[EXERCISE GOAL]
All entries are to be quoted exactly; the images stay out of the copy.

[GIVEN INFORMATION]
- - -
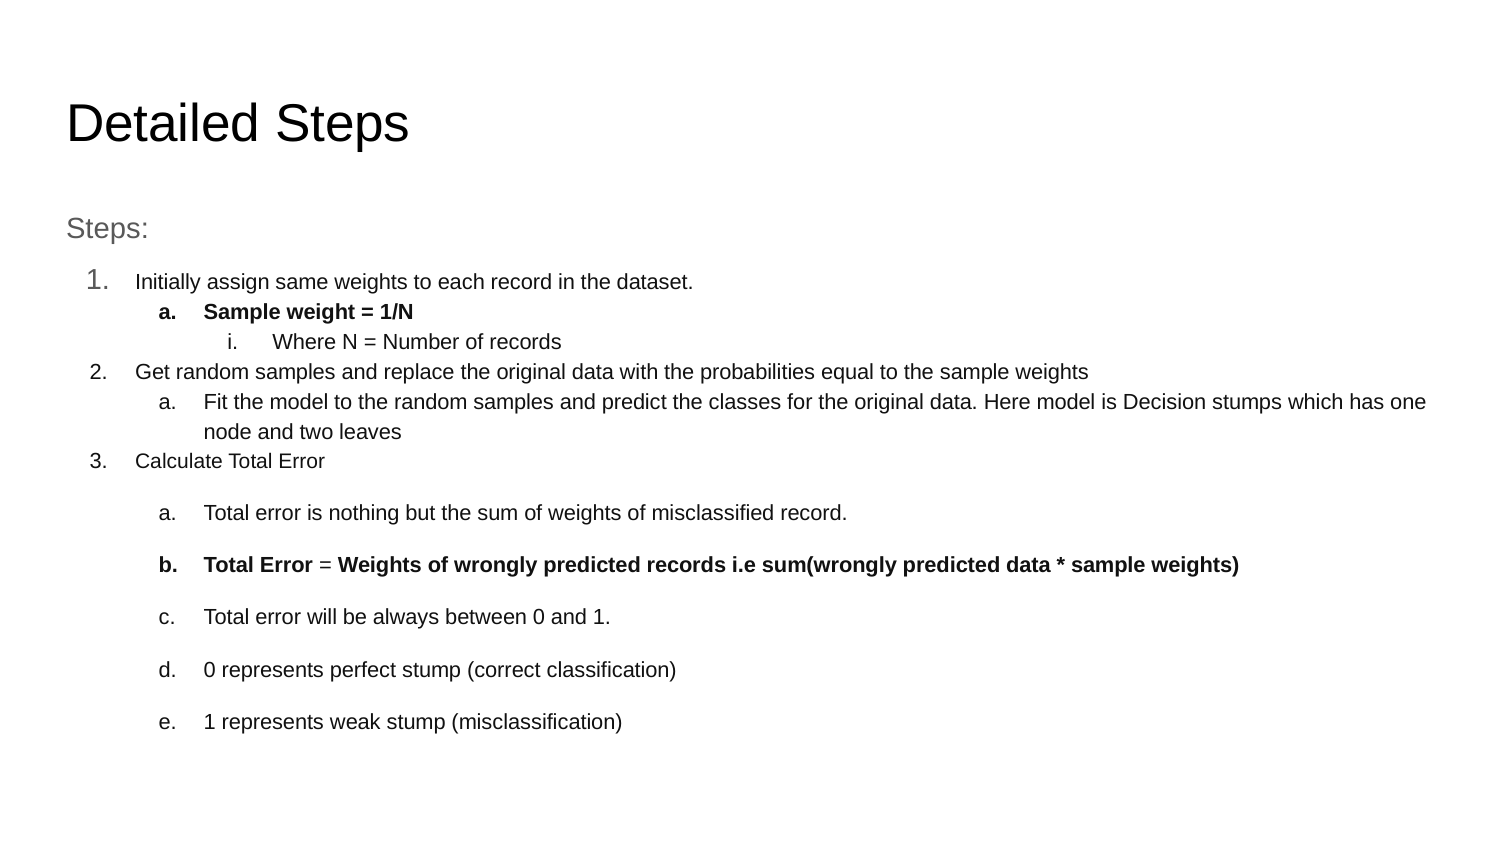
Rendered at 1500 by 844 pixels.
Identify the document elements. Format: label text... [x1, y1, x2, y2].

title Detailed Steps [51, 72, 1449, 167]
list Steps: Initially assign same weights to each record in the dataset. Sample weight = 1/N Where N = Number of records Get random samples and replace the original data with the probabilities equal to the sample weights Fit the model to the random samples and predict the classes for the original data. Here model is Decision stumps which has one node and two leaves Calculate Total Error Total error is nothing but the sum of weights of misclassified record. Total Error = Weights of wrongly predicted records i.e sum(wrongly predicted data * sample weights) Total error will be always between 0 and 1. 0 represents perfect stump (correct classification) 1 represents weak stump (misclassification) [51, 189, 1449, 750]
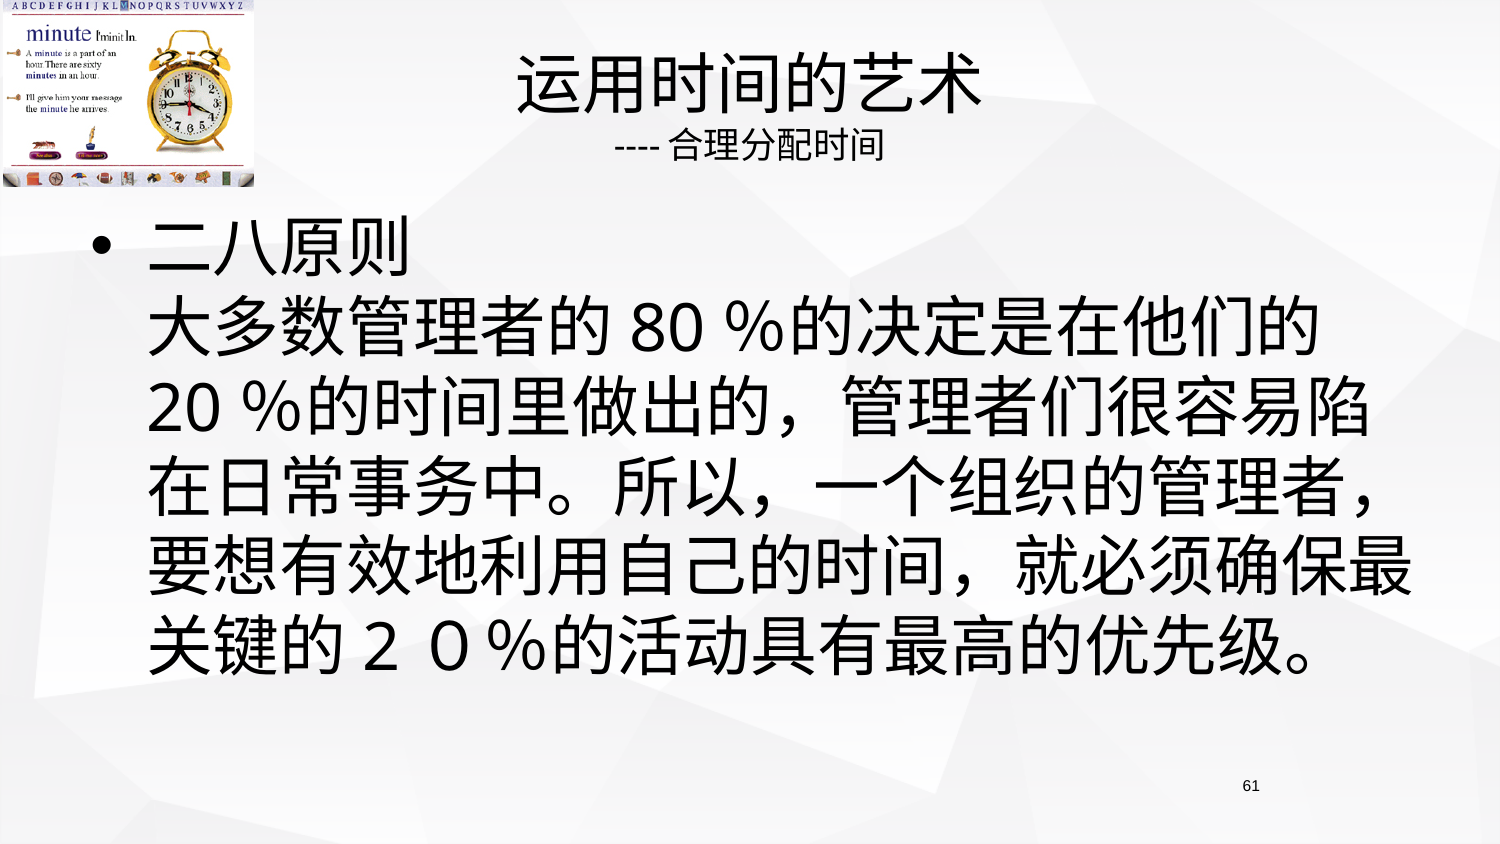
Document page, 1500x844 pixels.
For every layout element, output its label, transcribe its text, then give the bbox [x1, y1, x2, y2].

title 运用时间的艺术 ----合理分配时间 [259, 33, 1425, 175]
list 二八原则 大多数管理者的80％的决定是在他们的20％的时间里做出的，管理者们很容易陷在日常事务中。所以，一个组织的管理者，要想有效地利用自己的时间，就必须确保最关键的2０％的活动具有最高的优先级。 [75, 196, 1451, 754]
text_box [1040, 768, 1275, 826]
picture [0, 0, 1500, 844]
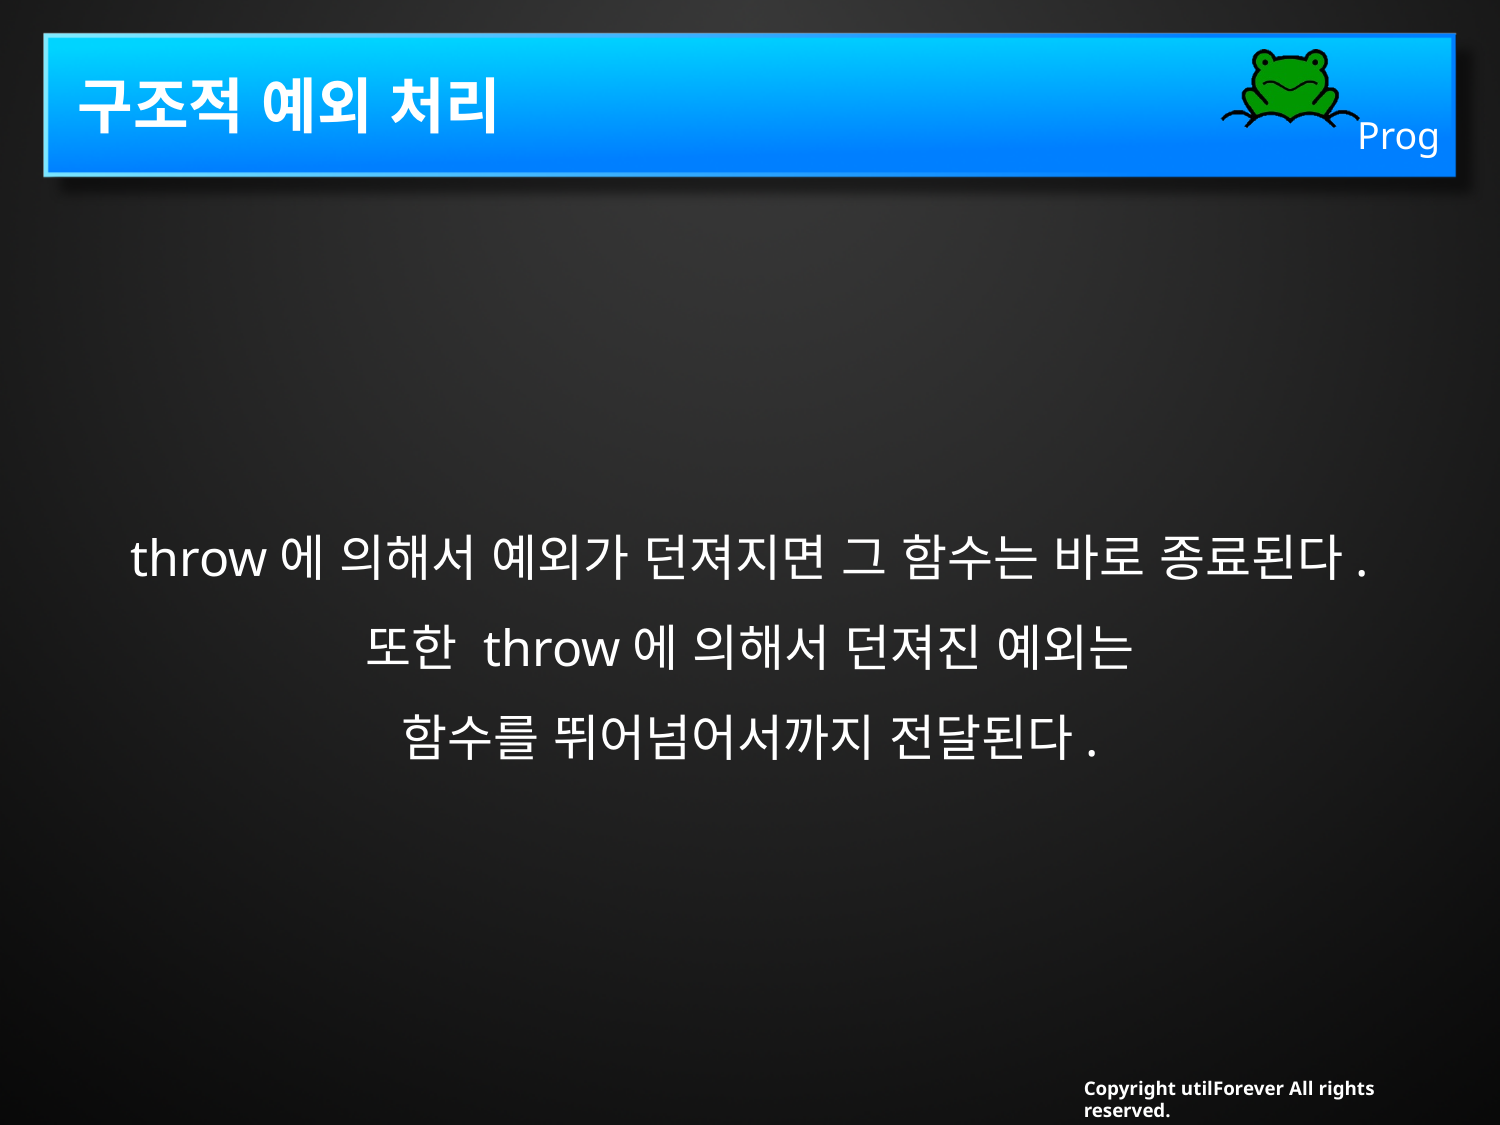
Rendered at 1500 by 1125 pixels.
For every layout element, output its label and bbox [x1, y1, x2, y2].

picture [0, 0, 1500, 1125]
text_box [1220, 49, 1443, 166]
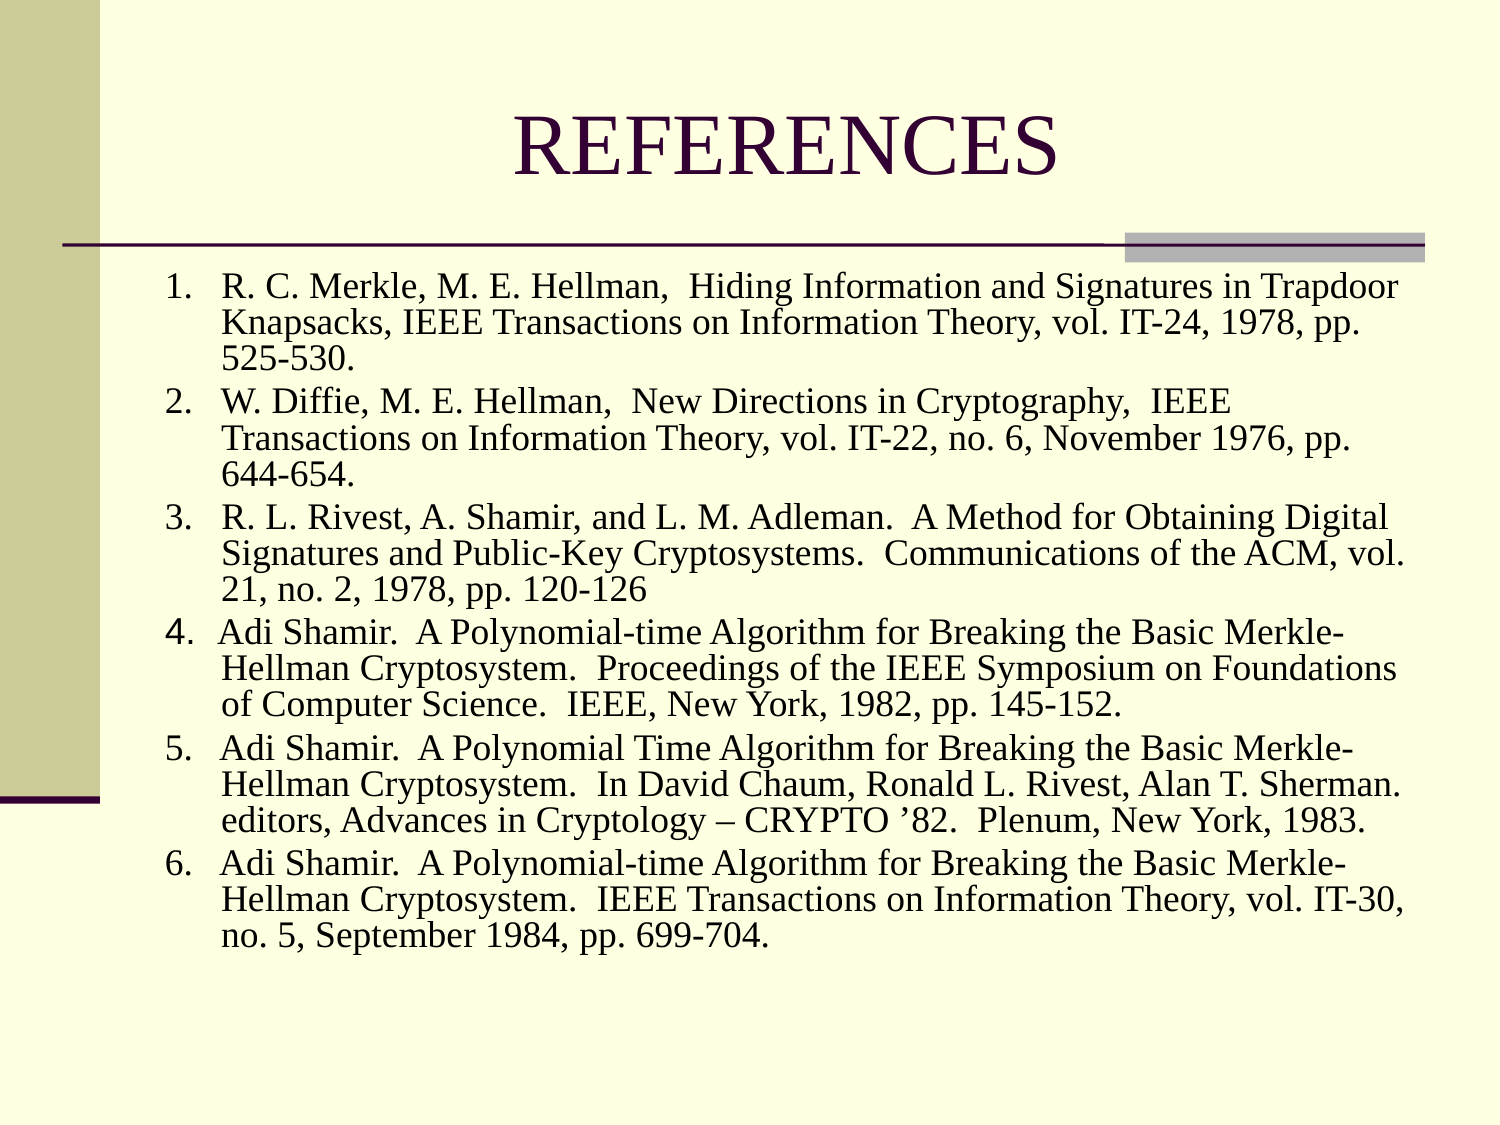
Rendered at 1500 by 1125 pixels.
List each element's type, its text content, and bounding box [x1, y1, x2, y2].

list 1. R. C. Merkle, M. E. Hellman, Hiding Information and Signatures in Trapdoor Knapsacks, IEEE Transactions on Information Theory, vol. IT-24, 1978, pp. 525-530. 2. W. Diffie, M. E. Hellman, New Directions in Cryptography, IEEE Transactions on Information Theory, vol. IT-22, no. 6, November 1976, pp. 644-654. 3. R. L. Rivest, A. Shamir, and L. M. Adleman. A Method for Obtaining Digital Signatures and Public-Key Cryptosystems. Communications of the ACM, vol. 21, no. 2, 1978, pp. 120-126 4. Adi Shamir. A Polynomial-time Algorithm for Breaking the Basic Merkle-Hellman Cryptosystem. Proceedings of the IEEE Symposium on Foundations of Computer Science. IEEE, New York, 1982, pp. 145-152. 5. Adi Shamir. A Polynomial Time Algorithm for Breaking the Basic Merkle-Hellman Cryptosystem. In David Chaum, Ronald L. Rivest, Alan T. Sherman. editors, Advances in Cryptology – CRYPTO ’82. Plenum, New York, 1983. 6. Adi Shamir. A Polynomial-time Algorithm for Breaking the Basic Merkle-Hellman Cryptosystem. IEEE Transactions on Information Theory, vol. IT-30, no. 5, September 1984, pp. 699-704. [149, 262, 1426, 1006]
title REFERENCES [149, 45, 1426, 234]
- - -
[EXERCISE ANSWER]
Rendered at 1500 by 844 pixels.
Identify the document elements. Format: label text... [x1, y1, x2, y2].

title Detailed Steps [51, 72, 1449, 167]
list Steps: Initially assign same weights to each record in the dataset. Sample weight = 1/N Where N = Number of records Get random samples and replace the original data with the probabilities equal to the sample weights Fit the model to the random samples and predict the classes for the original data. Here model is Decision stumps which has one node and two leaves Calculate Total Error Total error is nothing but the sum of weights of misclassified record. Total Error = Weights of wrongly predicted records i.e sum(wrongly predicted data * sample weights) Total error will be always between 0 and 1. 0 represents perfect stump (correct classification) 1 represents weak stump (misclassification) [51, 189, 1449, 750]
Document page, 1500x844 pixels.
For every layout element, output its label, transcribe its text, then give the bbox [x1, y1, x2, y2].

title 运用时间的艺术 ----合理分配时间 [259, 33, 1425, 175]
list 二八原则 大多数管理者的80％的决定是在他们的20％的时间里做出的，管理者们很容易陷在日常事务中。所以，一个组织的管理者，要想有效地利用自己的时间，就必须确保最关键的2０％的活动具有最高的优先级。 [75, 196, 1451, 754]
text_box [1040, 768, 1275, 826]
picture [0, 0, 1500, 844]
Rendered at 1500 by 1125 pixels.
For every layout element, output its label and bbox [x1, y1, x2, y2].

picture [0, 0, 1500, 1125]
text_box [1220, 49, 1443, 166]
Rendered at 1500 by 1125 pixels.
List each element's type, its text content, and bounding box [x1, y1, x2, y2].

list 1. R. C. Merkle, M. E. Hellman, Hiding Information and Signatures in Trapdoor Knapsacks, IEEE Transactions on Information Theory, vol. IT-24, 1978, pp. 525-530. 2. W. Diffie, M. E. Hellman, New Directions in Cryptography, IEEE Transactions on Information Theory, vol. IT-22, no. 6, November 1976, pp. 644-654. 3. R. L. Rivest, A. Shamir, and L. M. Adleman. A Method for Obtaining Digital Signatures and Public-Key Cryptosystems. Communications of the ACM, vol. 21, no. 2, 1978, pp. 120-126 4. Adi Shamir. A Polynomial-time Algorithm for Breaking the Basic Merkle-Hellman Cryptosystem. Proceedings of the IEEE Symposium on Foundations of Computer Science. IEEE, New York, 1982, pp. 145-152. 5. Adi Shamir. A Polynomial Time Algorithm for Breaking the Basic Merkle-Hellman Cryptosystem. In David Chaum, Ronald L. Rivest, Alan T. Sherman. editors, Advances in Cryptology – CRYPTO ’82. Plenum, New York, 1983. 6. Adi Shamir. A Polynomial-time Algorithm for Breaking the Basic Merkle-Hellman Cryptosystem. IEEE Transactions on Information Theory, vol. IT-30, no. 5, September 1984, pp. 699-704. [149, 262, 1426, 1006]
title REFERENCES [149, 45, 1426, 234]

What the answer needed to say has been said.